In 2014 in Romania there were 650 estimated MDR-TB cases (490 - 810 cases). DST for first-line anti-TB drugs was performed only in 77.2% of all pulmonary culture-confirmed TB cases. MDR-TB accounted for 6.4% (510 cases) of all pulmonary culture-confirmed TB cases, representing 2.1% of new pulmonary TB cases and 17.8% of previously treated TB cases (10). DST to second-line anti-TB drugs was performed for 54.3% of MDR-TB cases (277 cases) and 58 cases (20.9%) were confirmed as XDR-TB (10). TB diagnosis was conducted in 105 laboratories: 14 level I, 48 level II and 43 level III (including 2 national TB reference laboratories). Only level III laboratories have ensured DST for RIF and INH through culture on solid-media and the national TB reference laboratories have applied the DST for first and second-line anti-TB drugs. Automated liquid culture systems (BACTEC MGIT; MB/BacT; Versa Trek) were available in 15 laboratories but their use was limited by the discontinuous supply of consumables. LPA for RIF and INH resistance were applied in 4 laboratories (Bucharest, Cluj, Brasov and Constanta) and for second-line anti-TB drugs only in the national TB reference laboratories (48). In order to increase the rate of detection of DR-TB cases, the bacteriology laboratory network was reorganized. Activities of level III laboratories were suplimented with detection of RIF resistance by Xpert® MTB/RIF assay. Also, 8 regional reference laboratories have been created, that will perform first-line DST using automated liquid culture systems and LPA. The 2 national reference laboratories will also perform the role of regional laboratories. In addition, they will perform DST to second-line anti-TB drugs and will coordinate the entire network of laboratories (49).
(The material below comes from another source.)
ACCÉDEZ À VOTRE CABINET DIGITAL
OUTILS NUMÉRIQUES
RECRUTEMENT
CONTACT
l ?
To ensure universal access to rapid diagnostic methods for DR-TB, the National Strategy for Tuberculosis Control in Romania 2015-2020 plans to increase up to 9 the number of laboratories that use MGIT/LPA and recommends the use of GeneXpert assay in 42 laboratories for identification of M. tuberculosis and RIF resistance for risk groups (50) .


Emergence of DR-TB increases mortality and threatens the progress achieved in the management of TB. The diagnosis of DR-TB by classical phenotypic methods is time-consuming, resulting in delays in initiating effective treatment and promotes the spread of these strains. These disadvantages are adjusted by molecular methods that are able to identify the most common mutations that induce drug resistance, but require trained personnel and special equipment. Universal access to rapid diagnostic methods for M/XDR-TB involves the use of molecular tests, but also implies a low cost to ensure accessibility in resource-limited countries.